Clergy-Laity Congress Ends on Note of Unity
Patriarchate Asked to Address Concerns about Charter
Following more than eight hours of discussion and deliberations in the two opening plenary sessions by more than 700 official Congress delegates, the Congress approved a request that asks the Ecumenical Patriarchate to grant the proposed charter "with such modifications as will reflect the major concerns expressed by the Archdiocesan Council, the Parishes, and the Clergy-Laity Congress." During the plenary sessions, the proposed charter was presented article by article, with explanation offered on key issues. Delegates had the opportunity to express their concerns and make recommendations for consideration.
An additional motion adopted at the sessions sets forth specific provisions. It calls for future archbishops to be selected from a list of three candidates proposed by the synod, and for future bishops to be selected by bishops of the GOA.
The motion also stipulates that future archbishops should have had a minimum of five years' service in America, and calls for laity and clergy involvement in church administration to be continued.
The charter now goes back to Constantinople, and further discussions are expected.
An earlier motion to "respectfully decline" acceptance of the Joint Draft of the proposed charter was ruled out of order. That motion would have requested the Ecumenical Patriarchate to withdraw the draft and grant autonomy to the GOA. Among the rules set forth at the start of discussion was one which stipulated that any motion rejecting the charter outright would be declared out of order.
In a departure from the contentious spirit that has governed debate over the charter, the overall tone at the Congress was one of unity and reconciliation. In his keynote address at the start of the four-day event, Archbishop Demetrios called for a "shining, pioneer, model and leading Orthodox Faith," and delegates appeared to have taken his words to heart.
In the past, critics of the proposed charter have characterized it as a ploy by a foreign power to exert authoritarian control over the GOA and seize parish property.

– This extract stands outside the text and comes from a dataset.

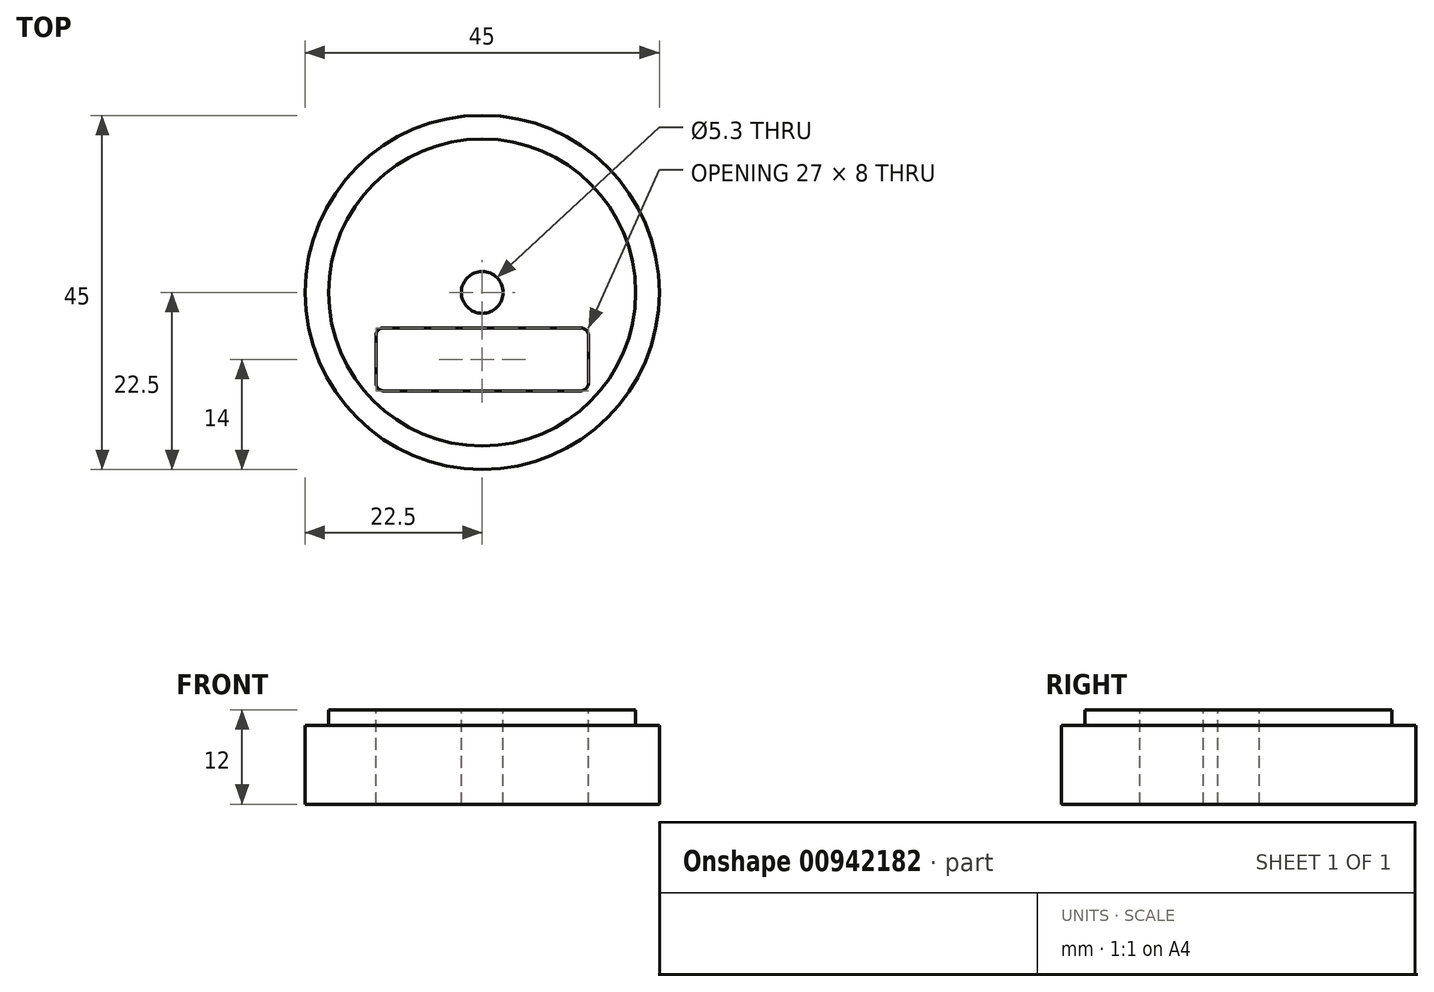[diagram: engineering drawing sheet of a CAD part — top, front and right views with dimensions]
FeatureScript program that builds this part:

Its defenders, meanwhile, have derided critics as "disaffected individuals" bent on circulating rumors and distortions.
For the most part, the plenary sessions were more informative than acrimonious. Members of the Orthodox Christian Laity (OCL), a group that has voiced strong opposition to the proposed charter, repeatedly stressed their committment to the faith and their reverence not only for Archbishop Demetrios but for Ecumenical Patriarch Bartholomaios.

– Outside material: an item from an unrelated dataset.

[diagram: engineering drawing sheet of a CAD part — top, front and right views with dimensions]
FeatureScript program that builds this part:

The Archdiocese, for its part, defused suspicions by allowing a discussion that many had thought might never take place. And Ecumenical Patriarch Bartholomaios, in a message sent to the Congress, surprised his critics by stressing themes of growth and autonomy. "The Ecumenical Patriarchate does not have either the possibility or the intention to interfere in the self-governing of the Holy Archdiocese of America and of the Parishes and Communities or Institutions that are under it," the Patriarchal message read. "Neither does it have the intention to restrict the autonomy of the above that has existed for some time. On the contrary, it strongly desires and envisages the Holy Archdiocese growing in all respects - especially spiritually - so as to take more responsibilities and to engage in a more important role in offering the Orthodox message to the people of America."